_What you are asked to do_. Each line below is to be repeated exactly; any picture is to be left out.

___ Stored data

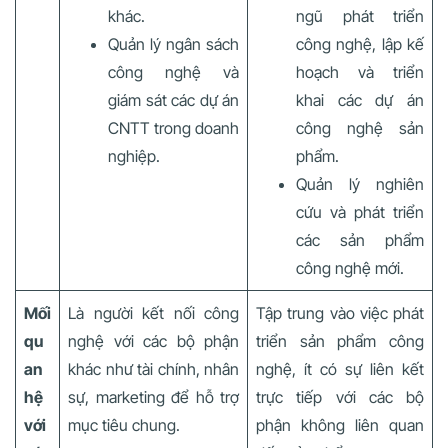
khác.
ngũ phát triển
Quản lý ngân sách
công nghệ, lập kế
công nghệ và
hoạch và triển
giám sát các dự án
khai các dự án
CNTT trong doanh
công nghệ sản
nghiệp.
phẩm.
Quản lý nghiên
cứu và phát triển
các sản phẩm
công nghệ mới.
Mối
Là người kết nối công
Tập trung vào việc phát
qu
nghệ với các bộ phận
triển sản phẩm công
an
khác như tài chính, nhân
nghệ, ít có sự liên kết
hệ
sự, marketing để hỗ trợ
trực tiếp với các bộ
với
mục tiêu chung.
phận không liên quan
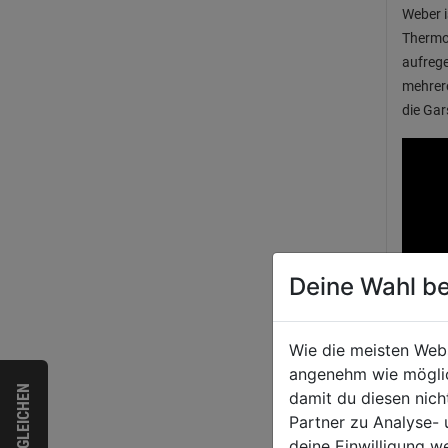
Weber i
Thermom
aufrege
mehrer
die Gar
Deine Wahl be
Wie die meisten Web
angenehm wie möglich
VERGLEICHEN
damit du diesen nic
Partner zu Analyse-
deine Einwilligung w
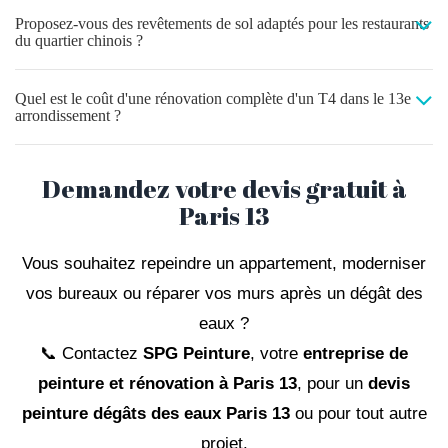
Proposez-vous des revêtements de sol adaptés pour les restaurants
du quartier chinois ?
Quel est le coût d'une rénovation complète d'un T4 dans le 13e
arrondissement ?
Demandez votre devis gratuit à
Paris 13
Vous souhaitez repeindre un appartement, moderniser
vos bureaux ou réparer vos murs après un dégât des
eaux ?
📞 Contactez
SPG Peinture
, votre
entreprise de
peinture et rénovation à Paris 13
, pour un
devis
peinture dégâts des eaux Paris 13
ou pour tout autre
projet.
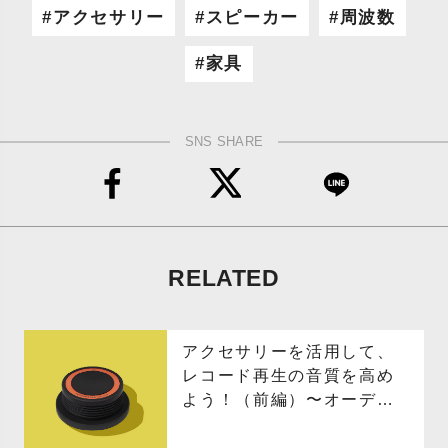
アクセサリー
スピーカー
周波数
家具
SNS SHARE
RELATED
アクセサリーを活用して、
レコード再生の音質を高め
よう！（前編）〜オーディ
オライターのレコード講
座〜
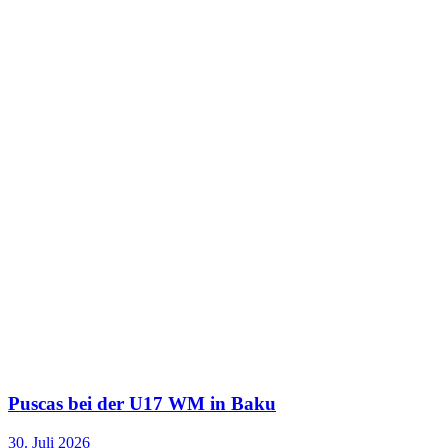
Puscas bei der U17 WM in Baku
30. Juli 2026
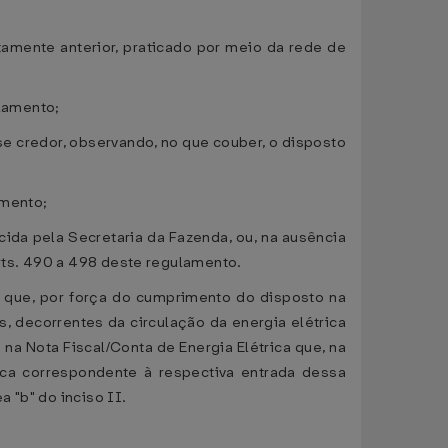
tamente anterior, praticado por meio da rede de
ulamento;
 se credor, observando, no que couber, o disposto
amento;
cida pela Secretaria da Fazenda, ou, na ausência
arts. 490 a 498 deste regulamento.
S que, por força do cumprimento do disposto na
s, decorrentes da circulação da energia elétrica
na Nota Fiscal/Conta de Energia Elétrica que, na
ica correspondente à respectiva entrada dessa
 "b" do inciso II.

______

_Reply_.
khác.
ngũ phát triển
Quản lý ngân sách
công nghệ, lập kế
công nghệ và
hoạch và triển
giám sát các dự án
khai các dự án
CNTT trong doanh
công nghệ sản
nghiệp.
phẩm.
Quản lý nghiên
cứu và phát triển
các sản phẩm
công nghệ mới.
Mối
Là người kết nối công
Tập trung vào việc phát
qu
nghệ với các bộ phận
triển sản phẩm công
an
khác như tài chính, nhân
nghệ, ít có sự liên kết
hệ
sự, marketing để hỗ trợ
trực tiếp với các bộ
với
mục tiêu chung.
phận không liên quan
Weber i
Thermom
aufrege
mehrer
die Gar
Deine Wahl be
Wie die meisten Web
angenehm wie möglich
VERGLEICHEN
damit du diesen nic
Partner zu Analyse-
deine Einwilligung w
Proposez-vous des revêtements de sol adaptés pour les restaurants
du quartier chinois ?
Quel est le coût d'une rénovation complète d'un T4 dans le 13e
arrondissement ?
Demandez votre devis gratuit à
Paris 13
Vous souhaitez repeindre un appartement, moderniser
vos bureaux ou réparer vos murs après un dégât des
eaux ?
📞 Contactez
SPG Peinture
, votre
entreprise de
peinture et rénovation à Paris 13
, pour un
devis
peinture dégâts des eaux Paris 13
ou pour tout autre
projet.
アクセサリー
スピーカー
周波数
家具
SNS SHARE
RELATED
アクセサリーを活用して、
レコード再生の音質を高め
よう！（前編）〜オーディ
オライターのレコード講
座〜
Puscas bei der U17 WM in Baku
30. Juli 2026
tamente anterior, praticado por meio da rede de
ulamento;
 se credor, observando, no que couber, o disposto
amento;
cida pela Secretaria da Fazenda, ou, na ausência
arts. 490 a 498 deste regulamento.
S que, por força do cumprimento do disposto na
s, decorrentes da circulação da energia elétrica
na Nota Fiscal/Conta de Energia Elétrica que, na
ica correspondente à respectiva entrada dessa
 "b" do inciso II.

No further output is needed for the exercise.